Blob storage is a strong fit when objects are written once, read many times, or moved through processing stages. It is a weaker fit when the workload actually needs message semantics or low-latency transactional state.
Azure Files
Azure Files gives you SMB or NFS-style file shares when a workload needs a conventional filesystem boundary.
That matters less for cloud-native serverless handlers and more for:
- legacy tools that expect a mounted share,
- batch processes that write named files into a shared location,
- VM-hosted or hybrid components that integrate through files rather than APIs.
Use it when the file-share contract is part of the system boundary. Do not add it just because the data happens to be file-shaped.
Queue Storage
Azure Queue Storage is the simplest message queue in the storage family.

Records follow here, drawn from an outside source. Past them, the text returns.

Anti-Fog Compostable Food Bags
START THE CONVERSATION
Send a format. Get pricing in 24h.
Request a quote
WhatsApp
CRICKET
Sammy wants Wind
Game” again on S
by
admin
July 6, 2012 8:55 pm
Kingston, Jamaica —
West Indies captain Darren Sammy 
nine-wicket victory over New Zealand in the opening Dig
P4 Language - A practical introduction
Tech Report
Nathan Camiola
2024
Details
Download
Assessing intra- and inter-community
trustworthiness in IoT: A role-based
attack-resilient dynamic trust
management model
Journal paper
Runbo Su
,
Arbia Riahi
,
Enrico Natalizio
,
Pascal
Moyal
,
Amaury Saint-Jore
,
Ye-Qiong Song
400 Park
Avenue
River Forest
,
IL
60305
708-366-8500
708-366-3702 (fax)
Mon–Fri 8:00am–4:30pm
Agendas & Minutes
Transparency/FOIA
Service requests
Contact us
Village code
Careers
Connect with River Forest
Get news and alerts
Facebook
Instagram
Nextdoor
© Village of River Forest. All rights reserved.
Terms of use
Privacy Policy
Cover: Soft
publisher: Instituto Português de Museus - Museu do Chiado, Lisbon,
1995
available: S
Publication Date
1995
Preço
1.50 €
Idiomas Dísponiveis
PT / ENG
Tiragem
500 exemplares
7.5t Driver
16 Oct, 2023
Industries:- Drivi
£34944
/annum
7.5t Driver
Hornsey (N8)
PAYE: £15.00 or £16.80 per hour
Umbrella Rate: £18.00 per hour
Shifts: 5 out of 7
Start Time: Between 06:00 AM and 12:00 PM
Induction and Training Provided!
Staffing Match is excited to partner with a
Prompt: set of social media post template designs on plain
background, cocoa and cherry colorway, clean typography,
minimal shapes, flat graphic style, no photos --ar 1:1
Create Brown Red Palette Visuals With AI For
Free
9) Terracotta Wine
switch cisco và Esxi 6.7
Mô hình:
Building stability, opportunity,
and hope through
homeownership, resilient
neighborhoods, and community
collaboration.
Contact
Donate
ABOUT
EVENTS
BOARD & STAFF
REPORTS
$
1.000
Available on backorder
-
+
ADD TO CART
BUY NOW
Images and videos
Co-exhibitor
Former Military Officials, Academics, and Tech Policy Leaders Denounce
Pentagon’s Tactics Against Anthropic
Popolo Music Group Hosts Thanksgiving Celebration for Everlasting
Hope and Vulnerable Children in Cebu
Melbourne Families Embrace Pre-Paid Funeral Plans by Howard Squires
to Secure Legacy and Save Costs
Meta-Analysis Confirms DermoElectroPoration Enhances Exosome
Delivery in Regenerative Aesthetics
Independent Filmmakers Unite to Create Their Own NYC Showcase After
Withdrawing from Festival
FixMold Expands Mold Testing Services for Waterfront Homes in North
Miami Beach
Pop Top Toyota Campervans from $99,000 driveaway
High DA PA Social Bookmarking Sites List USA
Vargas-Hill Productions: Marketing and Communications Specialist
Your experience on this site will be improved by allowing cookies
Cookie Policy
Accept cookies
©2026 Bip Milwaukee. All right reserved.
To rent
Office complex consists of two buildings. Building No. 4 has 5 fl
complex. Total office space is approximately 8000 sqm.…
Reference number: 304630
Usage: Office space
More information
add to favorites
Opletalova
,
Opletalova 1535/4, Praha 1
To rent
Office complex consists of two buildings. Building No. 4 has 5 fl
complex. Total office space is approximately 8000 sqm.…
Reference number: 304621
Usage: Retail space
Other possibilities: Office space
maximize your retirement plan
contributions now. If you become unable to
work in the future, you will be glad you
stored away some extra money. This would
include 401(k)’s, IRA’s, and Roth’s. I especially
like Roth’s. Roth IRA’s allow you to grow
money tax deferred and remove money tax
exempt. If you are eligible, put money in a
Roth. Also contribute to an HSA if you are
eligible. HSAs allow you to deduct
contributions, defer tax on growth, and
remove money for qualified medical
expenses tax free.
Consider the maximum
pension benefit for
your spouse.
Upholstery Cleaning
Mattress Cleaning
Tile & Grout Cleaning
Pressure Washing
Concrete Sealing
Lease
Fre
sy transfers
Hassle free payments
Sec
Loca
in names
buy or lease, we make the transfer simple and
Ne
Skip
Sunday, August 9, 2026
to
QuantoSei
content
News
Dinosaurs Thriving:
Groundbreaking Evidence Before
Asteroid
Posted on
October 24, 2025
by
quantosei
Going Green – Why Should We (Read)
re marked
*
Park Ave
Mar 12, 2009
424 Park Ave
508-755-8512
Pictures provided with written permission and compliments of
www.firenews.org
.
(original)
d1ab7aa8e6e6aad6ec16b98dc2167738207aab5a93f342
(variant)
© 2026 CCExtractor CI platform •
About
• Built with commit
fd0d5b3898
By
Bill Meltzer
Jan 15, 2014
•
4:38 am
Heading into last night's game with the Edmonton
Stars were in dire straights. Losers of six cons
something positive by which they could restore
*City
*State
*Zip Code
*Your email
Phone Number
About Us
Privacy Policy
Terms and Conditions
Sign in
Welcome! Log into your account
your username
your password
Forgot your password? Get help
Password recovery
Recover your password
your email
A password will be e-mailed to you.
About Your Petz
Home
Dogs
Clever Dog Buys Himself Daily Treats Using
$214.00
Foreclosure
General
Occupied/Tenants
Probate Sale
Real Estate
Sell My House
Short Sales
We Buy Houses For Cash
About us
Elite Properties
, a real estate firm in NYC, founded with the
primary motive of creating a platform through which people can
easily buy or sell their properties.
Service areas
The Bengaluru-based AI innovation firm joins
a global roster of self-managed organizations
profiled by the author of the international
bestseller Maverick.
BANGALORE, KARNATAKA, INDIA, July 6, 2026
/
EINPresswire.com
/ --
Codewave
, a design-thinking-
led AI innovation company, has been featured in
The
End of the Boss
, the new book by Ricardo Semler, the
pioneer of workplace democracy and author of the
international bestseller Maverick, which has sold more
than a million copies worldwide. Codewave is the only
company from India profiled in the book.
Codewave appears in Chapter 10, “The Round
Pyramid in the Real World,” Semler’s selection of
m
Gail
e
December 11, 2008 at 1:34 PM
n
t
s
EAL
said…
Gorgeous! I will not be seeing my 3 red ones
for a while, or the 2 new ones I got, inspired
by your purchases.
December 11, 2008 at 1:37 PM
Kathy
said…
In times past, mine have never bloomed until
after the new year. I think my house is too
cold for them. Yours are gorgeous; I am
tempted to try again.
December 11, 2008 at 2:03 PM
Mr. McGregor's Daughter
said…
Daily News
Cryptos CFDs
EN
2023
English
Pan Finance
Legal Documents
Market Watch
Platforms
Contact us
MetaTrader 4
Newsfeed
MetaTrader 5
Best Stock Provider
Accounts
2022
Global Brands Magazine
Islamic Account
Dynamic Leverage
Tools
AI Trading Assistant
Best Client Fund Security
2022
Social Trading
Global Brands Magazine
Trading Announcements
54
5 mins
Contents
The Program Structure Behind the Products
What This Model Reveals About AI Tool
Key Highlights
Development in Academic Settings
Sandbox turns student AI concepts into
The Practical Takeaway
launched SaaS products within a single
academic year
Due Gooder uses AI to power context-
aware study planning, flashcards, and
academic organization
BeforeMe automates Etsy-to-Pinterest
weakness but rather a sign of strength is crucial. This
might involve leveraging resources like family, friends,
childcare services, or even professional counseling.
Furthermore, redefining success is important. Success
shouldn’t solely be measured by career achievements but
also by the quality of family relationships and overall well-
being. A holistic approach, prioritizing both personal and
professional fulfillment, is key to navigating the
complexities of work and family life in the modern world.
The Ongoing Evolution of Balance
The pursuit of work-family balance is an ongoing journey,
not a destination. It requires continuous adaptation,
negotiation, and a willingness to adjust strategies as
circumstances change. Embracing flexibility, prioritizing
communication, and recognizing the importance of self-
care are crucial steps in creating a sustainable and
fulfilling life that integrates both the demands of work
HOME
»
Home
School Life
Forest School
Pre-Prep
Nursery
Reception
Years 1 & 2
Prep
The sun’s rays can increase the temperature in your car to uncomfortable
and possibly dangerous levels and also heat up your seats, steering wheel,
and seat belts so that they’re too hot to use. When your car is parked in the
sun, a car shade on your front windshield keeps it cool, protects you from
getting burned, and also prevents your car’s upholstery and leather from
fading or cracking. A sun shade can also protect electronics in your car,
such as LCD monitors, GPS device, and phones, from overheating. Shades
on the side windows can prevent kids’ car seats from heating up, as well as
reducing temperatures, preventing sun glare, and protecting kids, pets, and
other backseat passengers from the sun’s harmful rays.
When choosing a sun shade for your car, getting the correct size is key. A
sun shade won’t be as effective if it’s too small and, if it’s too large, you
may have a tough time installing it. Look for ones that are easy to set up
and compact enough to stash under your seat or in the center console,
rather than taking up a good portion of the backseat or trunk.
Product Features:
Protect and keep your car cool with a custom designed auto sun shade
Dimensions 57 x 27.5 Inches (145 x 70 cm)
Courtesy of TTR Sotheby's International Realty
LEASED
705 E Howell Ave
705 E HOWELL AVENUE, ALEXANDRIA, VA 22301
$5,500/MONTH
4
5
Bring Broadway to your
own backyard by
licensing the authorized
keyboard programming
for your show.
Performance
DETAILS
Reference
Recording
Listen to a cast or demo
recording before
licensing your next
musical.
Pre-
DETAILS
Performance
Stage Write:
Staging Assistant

It can work for lightweight asynchronous handoff where you mainly need buffering between producers and consumers.
It is useful when:
- the message rate is modest,
- the workflow is simple,
- advanced broker features are unnecessary,
- cost and simplicity matter more than rich delivery control.
It is not interchangeable with Service Bus. Queue Storage does not give you the same workflow-oriented semantics such as topics and subscriptions, sessions for ordered coordination, or more advanced dead-lettering patterns. When delivery guarantees and orchestration behavior matter, use Service Bus for Workflows instead.
Table Storage
Table storage is a simple key-based NoSQL surface for structured records. In this topic, it is mostly relevant for small durable datasets where the access pattern is straightforward and the workload does not justify Cosmos DB.
Possible uses include:
- small lookup tables,
- simple status rows,
- coarse checkpoint metadata,
- lightweight integration configuration.
Once the system needs richer querying, stricter throughput planning, multi-region behavior, or more serious coordination patterns, Cosmos DB is usually the better fit.
Where Azure Storage Fits Around Entra
Azure Storage usually sits beside the main control-plane and workflow services rather than replacing them:
- Graph provides identity state and administrative actions.
- Functions or workers process the logic.
- Storage holds large artifacts, raw payloads, and simple durable handoff data.
- Cosmos DB keeps richer workflow state.
- Service Bus handles durable workflow messaging.
That separation prevents an architecture from forcing every problem into a storage account because it is already present.
Practical Guidance
Start with GPv2, then pick the storage surface that matches the artifact:
- Blob for large objects and exports.
- Files for shared filesystem contracts.
- Queue for simple buffering.
- Table for lightweight structured records.
If the design starts asking for retries, ordered coordination, or subscriber fan-out, move from storage queues to Service Bus instead of stretching the simpler storage primitive past its role.